About this exercise →
Your copy should match the listing below exactly, except that it holds no images.

Data in this exercise →
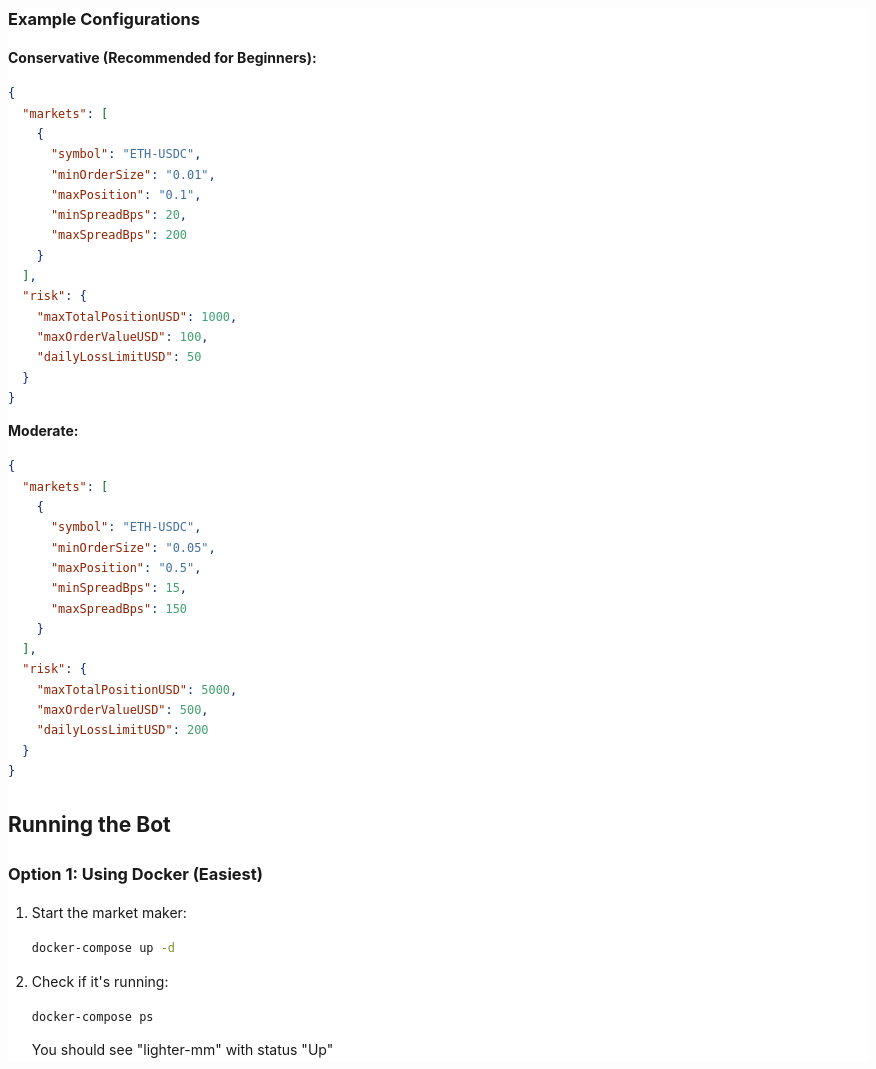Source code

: ### Example Configurations

**Conservative (Recommended for Beginners):**
```json
{
  "markets": [
    {
      "symbol": "ETH-USDC",
      "minOrderSize": "0.01",
      "maxPosition": "0.1",
      "minSpreadBps": 20,
      "maxSpreadBps": 200
    }
  ],
  "risk": {
    "maxTotalPositionUSD": 1000,
    "maxOrderValueUSD": 100,
    "dailyLossLimitUSD": 50
  }
}
```

**Moderate:**
```json
{
  "markets": [
    {
      "symbol": "ETH-USDC",
      "minOrderSize": "0.05",
      "maxPosition": "0.5",
      "minSpreadBps": 15,
      "maxSpreadBps": 150
    }
  ],
  "risk": {
    "maxTotalPositionUSD": 5000,
    "maxOrderValueUSD": 500,
    "dailyLossLimitUSD": 200
  }
}
```

## Running the Bot

### Option 1: Using Docker (Easiest)

1. Start the market maker:
   ```bash
   docker-compose up -d
   ```

2. Check if it's running:
   ```bash
   docker-compose ps
   ```
   You should see "lighter-mm" with status "Up"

Finished exercise →
Source code

: ### Example Configurations

**Conservative (Recommended for Beginners):**
```json
{
  "markets": [
    {
      "symbol": "ETH-USDC",
      "minOrderSize": "0.01",
      "maxPosition": "0.1",
      "minSpreadBps": 20,
      "maxSpreadBps": 200
    }
  ],
  "risk": {
    "maxTotalPositionUSD": 1000,
    "maxOrderValueUSD": 100,
    "dailyLossLimitUSD": 50
  }
}
```

**Moderate:**
```json
{
  "markets": [
    {
      "symbol": "ETH-USDC",
      "minOrderSize": "0.05",
      "maxPosition": "0.5",
      "minSpreadBps": 15,
      "maxSpreadBps": 150
    }
  ],
  "risk": {
    "maxTotalPositionUSD": 5000,
    "maxOrderValueUSD": 500,
    "dailyLossLimitUSD": 200
  }
}
```

## Running the Bot

### Option 1: Using Docker (Easiest)

1. Start the market maker:
   ```bash
   docker-compose up -d
   ```

2. Check if it's running:
   ```bash
   docker-compose ps
   ```
   You should see "lighter-mm" with status "Up"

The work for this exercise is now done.